I noticed a recent thread which gravitated towards this topic was closed because of rising tempers and inferred insults. This is my attempt to try to explain what's going on and why both sides of the argument could be considered correct, but each from its own perspective (pun intended).
There's no doubt that a wide-angle lens can create an appearance of an unnaturally enlarged foreground, compared with the size of the objects in the background. Likewise, a telephoto lens can create the opposite effect of appearing to exaggerate the closeness of objects in the background, such as a mountain immediately behind the subject that looks so close but is actually quite far away.
From a subjective point of view, perspective is all about the eye/brain attempting to work out the distances of objects in the picture by assessing their relative size to each other. In order to do this, one has to be able to recognise what the object in the picture actually is. A picture of unrecognisable objects becomes effectively an abstract and as a consequence perspective tends to become less of an issue, although it's alway apparent that any object which appears to be partially obscured by another object must obviously be behind and further away than the object which does the obscuring.
The following shot was a sort of joke snapshot of a fellow traveller in Nepal who seemed rather fascinated with the unusual shape and bulk of my Sigma 15-30mm zoom with protruding, bulbous front element. I explained it was an ultra-wide-angle lens, and took the following portrait with the front of the lens about a foot from his face, which he found rather amusing as you can see.
[attachment=16397:15mm_portrait1743.jpg]
I used a 5D. But supposing I had used a P&S camera with 15mm lens from the same distance. That would not have been wide angle, but medium telephoto. All I would have captured would have been the guy's nose. I would not be able to assess whether or not the guy's nose appears unnaturally large in relation to the rest of his face, and the background, because the rest of the face would not have been in the picture. Large and small are relative terms.

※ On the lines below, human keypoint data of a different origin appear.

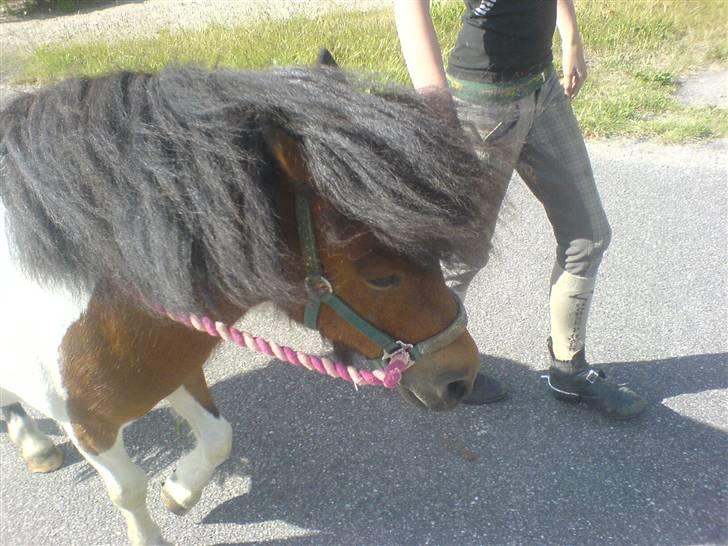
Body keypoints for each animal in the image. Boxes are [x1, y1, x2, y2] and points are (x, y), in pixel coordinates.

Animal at [0, 59, 498, 545]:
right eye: (381, 276)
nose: (461, 378)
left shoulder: (175, 368)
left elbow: (218, 437)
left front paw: (179, 491)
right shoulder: (89, 427)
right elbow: (128, 489)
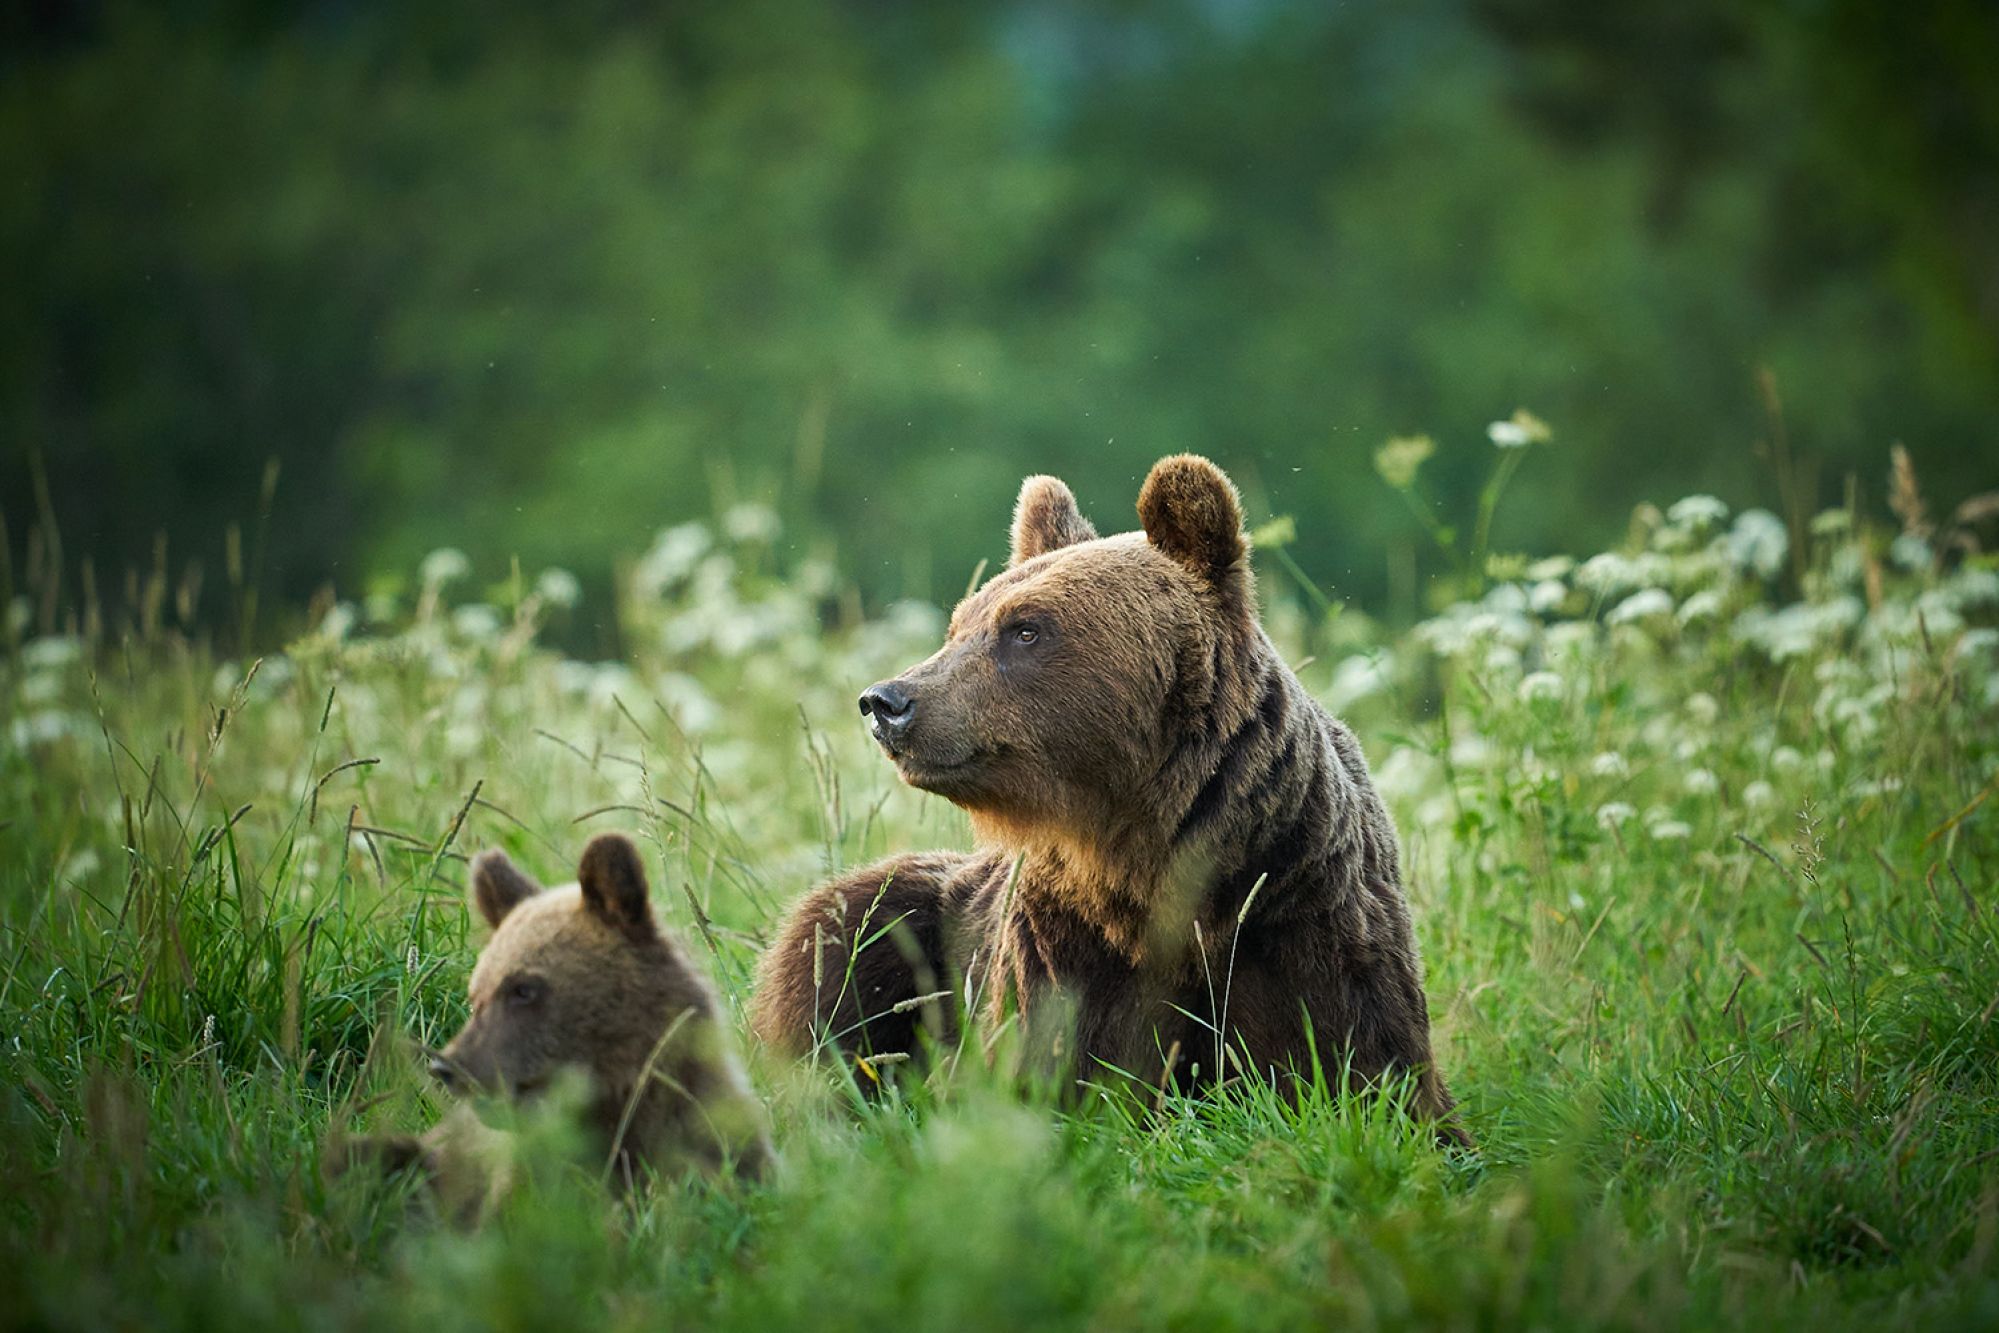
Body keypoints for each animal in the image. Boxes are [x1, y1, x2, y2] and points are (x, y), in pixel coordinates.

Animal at [751, 453, 1471, 1143]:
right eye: (960, 623)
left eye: (1025, 628)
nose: (887, 701)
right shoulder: (1060, 949)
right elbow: (1058, 1075)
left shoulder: (1303, 918)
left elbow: (1369, 1077)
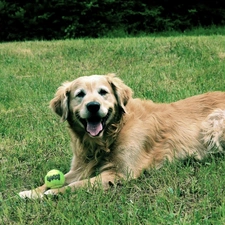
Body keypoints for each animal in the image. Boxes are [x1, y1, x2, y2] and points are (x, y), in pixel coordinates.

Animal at [18, 73, 225, 198]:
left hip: (214, 123)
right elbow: (53, 181)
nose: (93, 106)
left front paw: (54, 192)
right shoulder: (80, 167)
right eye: (80, 94)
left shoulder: (121, 173)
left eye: (103, 92)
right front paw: (31, 192)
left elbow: (81, 184)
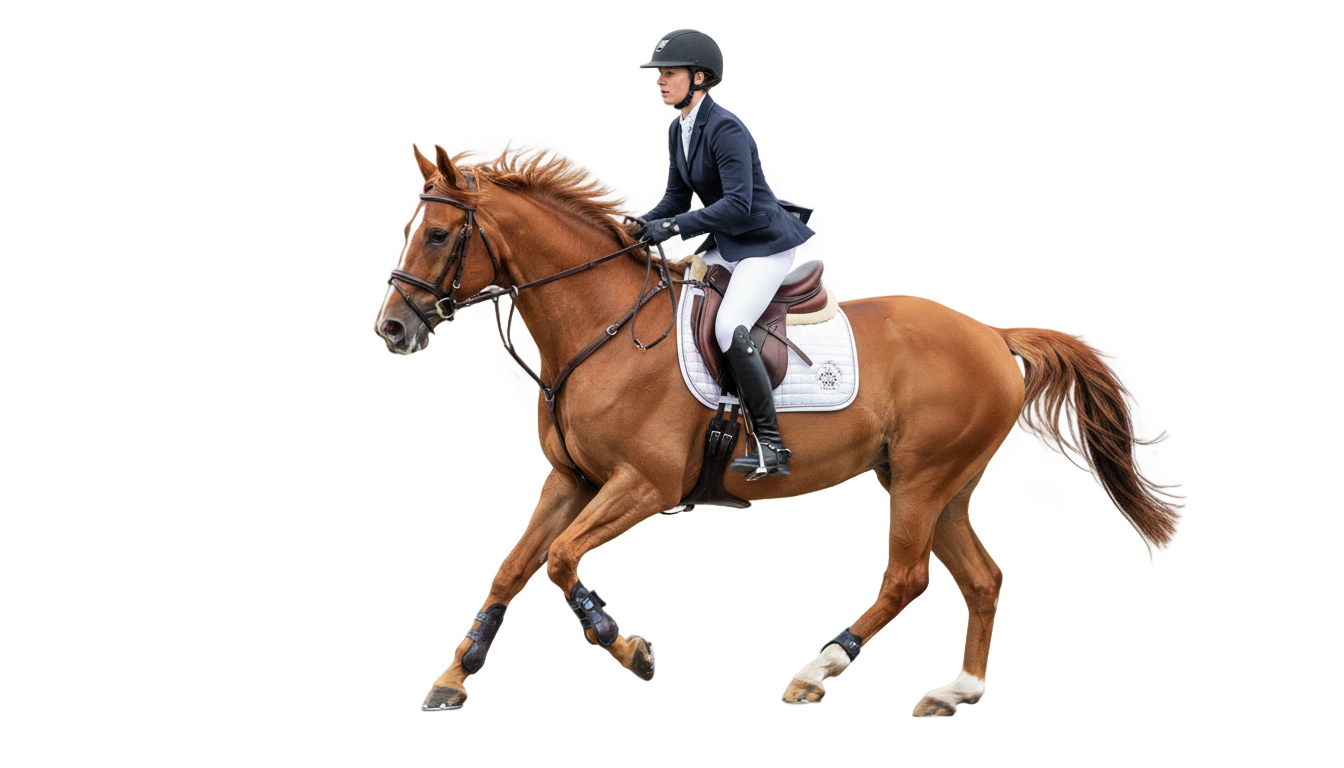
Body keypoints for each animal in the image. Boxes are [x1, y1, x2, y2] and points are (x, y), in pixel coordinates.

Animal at [372, 144, 1177, 716]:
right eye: (409, 230)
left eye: (438, 235)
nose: (391, 327)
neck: (599, 330)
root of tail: (994, 335)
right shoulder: (569, 480)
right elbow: (512, 567)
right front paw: (456, 676)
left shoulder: (643, 484)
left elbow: (563, 560)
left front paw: (626, 646)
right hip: (941, 481)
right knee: (980, 579)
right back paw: (960, 694)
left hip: (923, 478)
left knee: (908, 578)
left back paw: (818, 673)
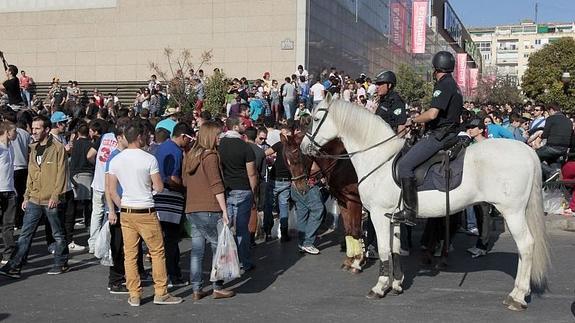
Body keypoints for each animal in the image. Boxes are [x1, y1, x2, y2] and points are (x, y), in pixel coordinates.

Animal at [282, 132, 366, 274]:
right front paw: (350, 260)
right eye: (286, 162)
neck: (341, 163)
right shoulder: (343, 201)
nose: (299, 188)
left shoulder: (354, 201)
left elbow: (355, 230)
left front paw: (357, 262)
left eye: (297, 159)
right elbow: (349, 229)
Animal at [300, 95, 552, 312]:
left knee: (526, 246)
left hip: (513, 212)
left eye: (315, 119)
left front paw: (379, 287)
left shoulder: (378, 215)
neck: (379, 159)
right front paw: (396, 284)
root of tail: (527, 151)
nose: (304, 146)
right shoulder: (393, 217)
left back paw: (517, 296)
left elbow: (383, 250)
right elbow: (394, 249)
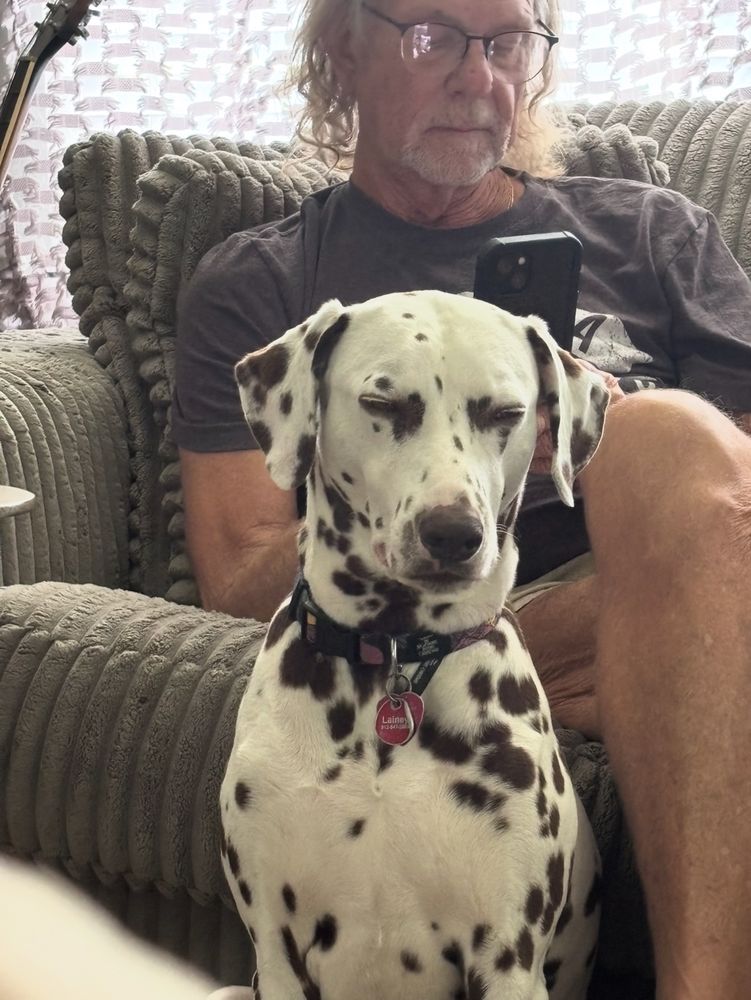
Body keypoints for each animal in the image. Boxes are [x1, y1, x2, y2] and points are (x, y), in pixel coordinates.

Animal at [220, 289, 609, 1000]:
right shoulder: (274, 950)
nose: (453, 533)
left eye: (507, 413)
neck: (395, 657)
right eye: (383, 402)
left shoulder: (509, 958)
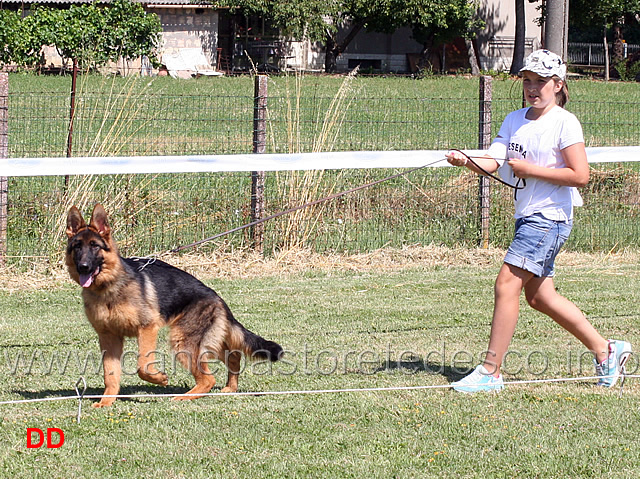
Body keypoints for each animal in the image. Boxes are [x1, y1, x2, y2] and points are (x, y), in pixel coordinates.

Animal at [65, 204, 282, 406]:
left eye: (95, 246)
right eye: (77, 247)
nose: (83, 267)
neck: (109, 287)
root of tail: (217, 298)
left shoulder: (147, 328)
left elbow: (142, 365)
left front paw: (159, 379)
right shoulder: (108, 338)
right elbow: (110, 374)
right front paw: (106, 402)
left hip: (183, 342)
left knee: (209, 378)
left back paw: (184, 397)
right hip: (203, 341)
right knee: (234, 356)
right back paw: (229, 388)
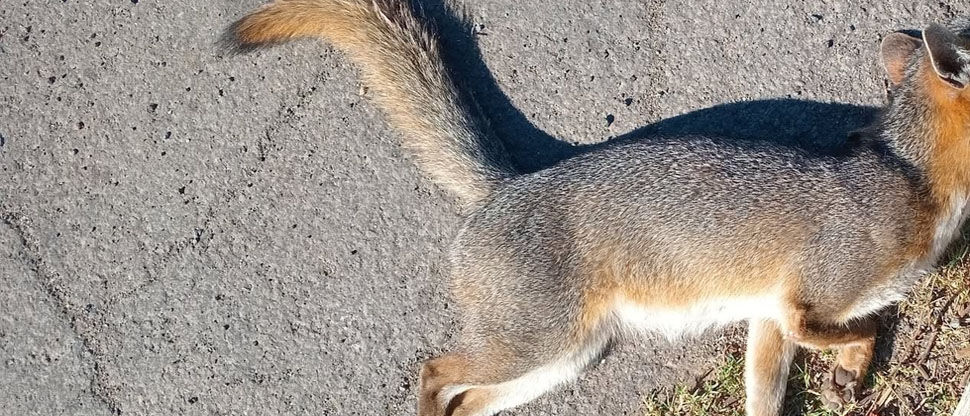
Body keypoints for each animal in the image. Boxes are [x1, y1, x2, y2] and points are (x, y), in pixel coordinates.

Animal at [220, 1, 970, 415]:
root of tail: (506, 185)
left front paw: (846, 375)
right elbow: (861, 326)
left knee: (467, 400)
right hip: (534, 346)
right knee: (433, 375)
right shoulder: (798, 304)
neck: (916, 181)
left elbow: (777, 388)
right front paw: (854, 362)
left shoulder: (766, 321)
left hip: (560, 359)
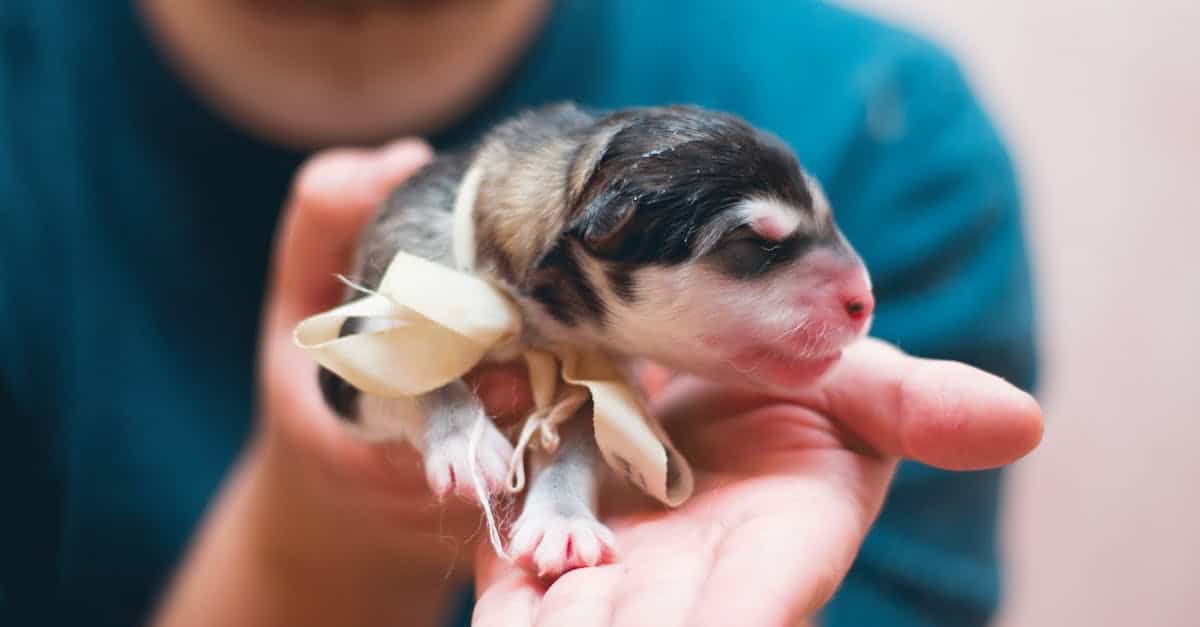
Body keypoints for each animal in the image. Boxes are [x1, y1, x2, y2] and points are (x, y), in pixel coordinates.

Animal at [316, 102, 873, 576]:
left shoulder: (593, 376)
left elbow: (576, 446)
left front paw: (562, 521)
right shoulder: (355, 345)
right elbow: (415, 375)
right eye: (752, 244)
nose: (865, 299)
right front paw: (464, 441)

If I had had the patience to do a 20 image stitch with the P&S camera with 15mm lens, of this subject, (assuming the subject were able to remain perfectly still which of course would not have been possible), then the resulting stitch would have looked identical in terms of perspective as the single shot with the 5D and 15mm lens, ignoring lens defects such as distortion. It would differ, of course, in terms of DR, tonality, noise and resolution etc, but not in terms of perspective.
The question now arises, can both images, the single shot with the 5D and the stitched shot with the P&S, both using the same focal length of lens from the same distance, be considered as a distortion of perspective?
I would maintain that they can, from the subjective point of view, but not from the objective science of the principles of optics. In these examples of wide-angle or telephoto lens usage, the camera delivers results which the eye can never see, unaided. The perspective therefore appears distorted because in real life we simply don't get such a wide (or narrow) angle of view using our eyes. We're seeing something never seen before, until wide-angle lenses (and telephoto lenses) were developed.
Imagine you are making love to a beautiful lady with a perfectly shaped nose. You're lying on top of her with your face just 6 inches from hers. There's no sense at all that her nose has enlarged in relation to the rest of her face, because the closer you get the narrower your angle of view.
Suddenly, your eyesight is bestowed with the wide-angle capability of a 12mm lens on a 5D. You see everything in the room in clear detail. Your lover's nose appears huge. It's the same size as it was before, but now in relation to everything else you see, it appears relatively huge. Offputting, maybe?